All of the data below is to be output without alteration.
== RECORDS TO PROCESS ==
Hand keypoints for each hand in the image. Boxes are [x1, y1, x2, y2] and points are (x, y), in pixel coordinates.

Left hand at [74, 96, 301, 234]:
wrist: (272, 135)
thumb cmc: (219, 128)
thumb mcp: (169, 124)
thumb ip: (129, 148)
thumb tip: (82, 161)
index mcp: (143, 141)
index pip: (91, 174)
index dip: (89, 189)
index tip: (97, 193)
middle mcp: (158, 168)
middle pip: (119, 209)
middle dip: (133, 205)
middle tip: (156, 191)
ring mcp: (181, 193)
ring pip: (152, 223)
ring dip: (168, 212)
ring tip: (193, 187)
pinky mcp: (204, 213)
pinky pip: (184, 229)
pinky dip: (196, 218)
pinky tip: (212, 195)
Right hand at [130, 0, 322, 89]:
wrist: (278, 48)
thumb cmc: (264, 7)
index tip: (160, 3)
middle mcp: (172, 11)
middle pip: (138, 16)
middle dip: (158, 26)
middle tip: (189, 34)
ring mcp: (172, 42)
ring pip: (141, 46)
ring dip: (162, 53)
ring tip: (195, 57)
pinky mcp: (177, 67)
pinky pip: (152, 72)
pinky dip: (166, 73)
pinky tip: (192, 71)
===
ANSWER FOR THIS EXERCISE:
Hand keypoints for each hand in the image. Boxes are [x1, y1, x2, y2] and points are (x, y), in pixel coordinates.

Left hand at [74, 96, 301, 234]:
wrist: (272, 135)
thumb cmc: (219, 128)
thumb mcp: (169, 124)
thumb ip: (129, 148)
thumb tip: (82, 161)
index mcp: (143, 141)
index pip: (91, 174)
index dip: (89, 189)
index tip: (97, 193)
middle mcp: (158, 168)
middle pip: (119, 209)
middle dip: (133, 205)
middle tip: (156, 191)
ring mcp: (181, 193)
ring pip: (152, 223)
ring dip: (168, 212)
ring tip: (193, 187)
pinky mcp: (204, 213)
pinky pip: (184, 229)
pinky dip: (196, 218)
pinky tip: (212, 195)
Right hand at [130, 0, 322, 89]:
wrist: (278, 48)
thumb cmc: (264, 7)
index tip: (160, 3)
middle mcp: (172, 11)
middle pip: (138, 16)
middle dip: (158, 26)
middle tip: (189, 34)
ring mcp: (172, 42)
ring pip: (141, 46)
ring dip: (162, 53)
ring tip: (195, 57)
pinky mcp: (177, 67)
pinky pip: (152, 72)
pinky dip: (166, 73)
pinky tip: (192, 71)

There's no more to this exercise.